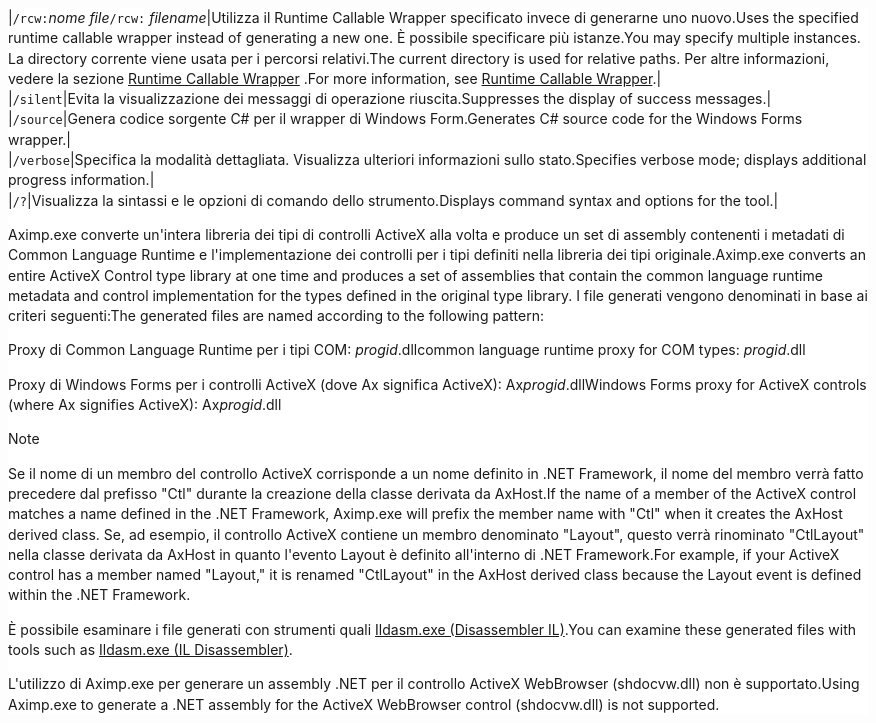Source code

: |<span data-ttu-id="9da6b-139">`/rcw:`*nome file*</span><span class="sxs-lookup"><span data-stu-id="9da6b-139">`/rcw:` *filename*</span></span>|<span data-ttu-id="9da6b-140">Utilizza il Runtime Callable Wrapper specificato invece di generarne uno nuovo.</span><span class="sxs-lookup"><span data-stu-id="9da6b-140">Uses the specified runtime callable wrapper instead of generating a new one.</span></span> <span data-ttu-id="9da6b-141">È possibile specificare più istanze.</span><span class="sxs-lookup"><span data-stu-id="9da6b-141">You may specify multiple instances.</span></span> <span data-ttu-id="9da6b-142">La directory corrente viene usata per i percorsi relativi.</span><span class="sxs-lookup"><span data-stu-id="9da6b-142">The current directory is used for relative paths.</span></span> <span data-ttu-id="9da6b-143">Per altre informazioni, vedere la sezione [Runtime Callable Wrapper](../../standard/native-interop/runtime-callable-wrapper.md) .</span><span class="sxs-lookup"><span data-stu-id="9da6b-143">For more information, see [Runtime Callable Wrapper](../../standard/native-interop/runtime-callable-wrapper.md).</span></span>|  
|`/silent`|<span data-ttu-id="9da6b-144">Evita la visualizzazione dei messaggi di operazione riuscita.</span><span class="sxs-lookup"><span data-stu-id="9da6b-144">Suppresses the display of success messages.</span></span>|  
|`/source`|<span data-ttu-id="9da6b-145">Genera codice sorgente C# per il wrapper di Windows Form.</span><span class="sxs-lookup"><span data-stu-id="9da6b-145">Generates C# source code for the Windows Forms wrapper.</span></span>|  
|`/verbose`|<span data-ttu-id="9da6b-146">Specifica la modalità dettagliata. Visualizza ulteriori informazioni sullo stato.</span><span class="sxs-lookup"><span data-stu-id="9da6b-146">Specifies verbose mode; displays additional progress information.</span></span>|  
|`/?`|<span data-ttu-id="9da6b-147">Visualizza la sintassi e le opzioni di comando dello strumento.</span><span class="sxs-lookup"><span data-stu-id="9da6b-147">Displays command syntax and options for the tool.</span></span>|  
  
 <span data-ttu-id="9da6b-148">Aximp.exe converte un'intera libreria dei tipi di controlli ActiveX alla volta e produce un set di assembly contenenti i metadati di Common Language Runtime e l'implementazione dei controlli per i tipi definiti nella libreria dei tipi originale.</span><span class="sxs-lookup"><span data-stu-id="9da6b-148">Aximp.exe converts an entire ActiveX Control type library at one time and produces a set of assemblies that contain the common language runtime metadata and control implementation for the types defined in the original type library.</span></span> <span data-ttu-id="9da6b-149">I file generati vengono denominati in base ai criteri seguenti:</span><span class="sxs-lookup"><span data-stu-id="9da6b-149">The generated files are named according to the following pattern:</span></span>  
  
 <span data-ttu-id="9da6b-150">Proxy di Common Language Runtime per i tipi COM: *progid*.dll</span><span class="sxs-lookup"><span data-stu-id="9da6b-150">common language runtime proxy for COM types: *progid*.dll</span></span>  
  
 <span data-ttu-id="9da6b-151">Proxy di Windows Forms per i controlli ActiveX (dove Ax significa ActiveX): Ax*progid*.dll</span><span class="sxs-lookup"><span data-stu-id="9da6b-151">Windows Forms proxy for ActiveX controls (where Ax signifies ActiveX): Ax*progid*.dll</span></span>  
  
> [!NOTE]
> <span data-ttu-id="9da6b-152">Se il nome di un membro del controllo ActiveX corrisponde a un nome definito in .NET Framework, il nome del membro verrà fatto precedere dal prefisso "Ctl" durante la creazione della classe derivata da AxHost.</span><span class="sxs-lookup"><span data-stu-id="9da6b-152">If the name of a member of the ActiveX control matches a name defined in the .NET Framework, Aximp.exe will prefix the member name with "Ctl" when it creates the AxHost derived class.</span></span> <span data-ttu-id="9da6b-153">Se, ad esempio, il controllo ActiveX contiene un membro denominato "Layout", questo verrà rinominato "CtlLayout" nella classe derivata da AxHost in quanto l'evento Layout è definito all'interno di .NET Framework.</span><span class="sxs-lookup"><span data-stu-id="9da6b-153">For example, if your ActiveX control has a member named "Layout," it is renamed "CtlLayout" in the AxHost derived class because the Layout event is defined within the .NET Framework.</span></span>  
  
 <span data-ttu-id="9da6b-154">È possibile esaminare i file generati con strumenti quali [Ildasm.exe (Disassembler IL)](ildasm-exe-il-disassembler.md).</span><span class="sxs-lookup"><span data-stu-id="9da6b-154">You can examine these generated files with tools such as [Ildasm.exe (IL Disassembler)](ildasm-exe-il-disassembler.md).</span></span>  
  
 <span data-ttu-id="9da6b-155">L'utilizzo di Aximp.exe per generare un assembly .NET per il controllo ActiveX WebBrowser (shdocvw.dll) non è supportato.</span><span class="sxs-lookup"><span data-stu-id="9da6b-155">Using Aximp.exe to generate a .NET assembly for the ActiveX WebBrowser control (shdocvw.dll) is not supported.</span></span>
* * *
Give an exact copy of the listing, without its pictures.

ANSWER TO THIS EXERCISE:
Source code

: |<span data-ttu-id="9da6b-139">`/rcw:`*nome file*</span><span class="sxs-lookup"><span data-stu-id="9da6b-139">`/rcw:` *filename*</span></span>|<span data-ttu-id="9da6b-140">Utilizza il Runtime Callable Wrapper specificato invece di generarne uno nuovo.</span><span class="sxs-lookup"><span data-stu-id="9da6b-140">Uses the specified runtime callable wrapper instead of generating a new one.</span></span> <span data-ttu-id="9da6b-141">È possibile specificare più istanze.</span><span class="sxs-lookup"><span data-stu-id="9da6b-141">You may specify multiple instances.</span></span> <span data-ttu-id="9da6b-142">La directory corrente viene usata per i percorsi relativi.</span><span class="sxs-lookup"><span data-stu-id="9da6b-142">The current directory is used for relative paths.</span></span> <span data-ttu-id="9da6b-143">Per altre informazioni, vedere la sezione [Runtime Callable Wrapper](../../standard/native-interop/runtime-callable-wrapper.md) .</span><span class="sxs-lookup"><span data-stu-id="9da6b-143">For more information, see [Runtime Callable Wrapper](../../standard/native-interop/runtime-callable-wrapper.md).</span></span>|  
|`/silent`|<span data-ttu-id="9da6b-144">Evita la visualizzazione dei messaggi di operazione riuscita.</span><span class="sxs-lookup"><span data-stu-id="9da6b-144">Suppresses the display of success messages.</span></span>|  
|`/source`|<span data-ttu-id="9da6b-145">Genera codice sorgente C# per il wrapper di Windows Form.</span><span class="sxs-lookup"><span data-stu-id="9da6b-145">Generates C# source code for the Windows Forms wrapper.</span></span>|  
|`/verbose`|<span data-ttu-id="9da6b-146">Specifica la modalità dettagliata. Visualizza ulteriori informazioni sullo stato.</span><span class="sxs-lookup"><span data-stu-id="9da6b-146">Specifies verbose mode; displays additional progress information.</span></span>|  
|`/?`|<span data-ttu-id="9da6b-147">Visualizza la sintassi e le opzioni di comando dello strumento.</span><span class="sxs-lookup"><span data-stu-id="9da6b-147">Displays command syntax and options for the tool.</span></span>|  
  
 <span data-ttu-id="9da6b-148">Aximp.exe converte un'intera libreria dei tipi di controlli ActiveX alla volta e produce un set di assembly contenenti i metadati di Common Language Runtime e l'implementazione dei controlli per i tipi definiti nella libreria dei tipi originale.</span><span class="sxs-lookup"><span data-stu-id="9da6b-148">Aximp.exe converts an entire ActiveX Control type library at one time and produces a set of assemblies that contain the common language runtime metadata and control implementation for the types defined in the original type library.</span></span> <span data-ttu-id="9da6b-149">I file generati vengono denominati in base ai criteri seguenti:</span><span class="sxs-lookup"><span data-stu-id="9da6b-149">The generated files are named according to the following pattern:</span></span>  
  
 <span data-ttu-id="9da6b-150">Proxy di Common Language Runtime per i tipi COM: *progid*.dll</span><span class="sxs-lookup"><span data-stu-id="9da6b-150">common language runtime proxy for COM types: *progid*.dll</span></span>  
  
 <span data-ttu-id="9da6b-151">Proxy di Windows Forms per i controlli ActiveX (dove Ax significa ActiveX): Ax*progid*.dll</span><span class="sxs-lookup"><span data-stu-id="9da6b-151">Windows Forms proxy for ActiveX controls (where Ax signifies ActiveX): Ax*progid*.dll</span></span>  
  
> [!NOTE]
> <span data-ttu-id="9da6b-152">Se il nome di un membro del controllo ActiveX corrisponde a un nome definito in .NET Framework, il nome del membro verrà fatto precedere dal prefisso "Ctl" durante la creazione della classe derivata da AxHost.</span><span class="sxs-lookup"><span data-stu-id="9da6b-152">If the name of a member of the ActiveX control matches a name defined in the .NET Framework, Aximp.exe will prefix the member name with "Ctl" when it creates the AxHost derived class.</span></span> <span data-ttu-id="9da6b-153">Se, ad esempio, il controllo ActiveX contiene un membro denominato "Layout", questo verrà rinominato "CtlLayout" nella classe derivata da AxHost in quanto l'evento Layout è definito all'interno di .NET Framework.</span><span class="sxs-lookup"><span data-stu-id="9da6b-153">For example, if your ActiveX control has a member named "Layout," it is renamed "CtlLayout" in the AxHost derived class because the Layout event is defined within the .NET Framework.</span></span>  
  
 <span data-ttu-id="9da6b-154">È possibile esaminare i file generati con strumenti quali [Ildasm.exe (Disassembler IL)](ildasm-exe-il-disassembler.md).</span><span class="sxs-lookup"><span data-stu-id="9da6b-154">You can examine these generated files with tools such as [Ildasm.exe (IL Disassembler)](ildasm-exe-il-disassembler.md).</span></span>  
  
 <span data-ttu-id="9da6b-155">L'utilizzo di Aximp.exe per generare un assembly .NET per il controllo ActiveX WebBrowser (shdocvw.dll) non è supportato.</span><span class="sxs-lookup"><span data-stu-id="9da6b-155">Using Aximp.exe to generate a .NET assembly for the ActiveX WebBrowser control (shdocvw.dll) is not supported.</span></span>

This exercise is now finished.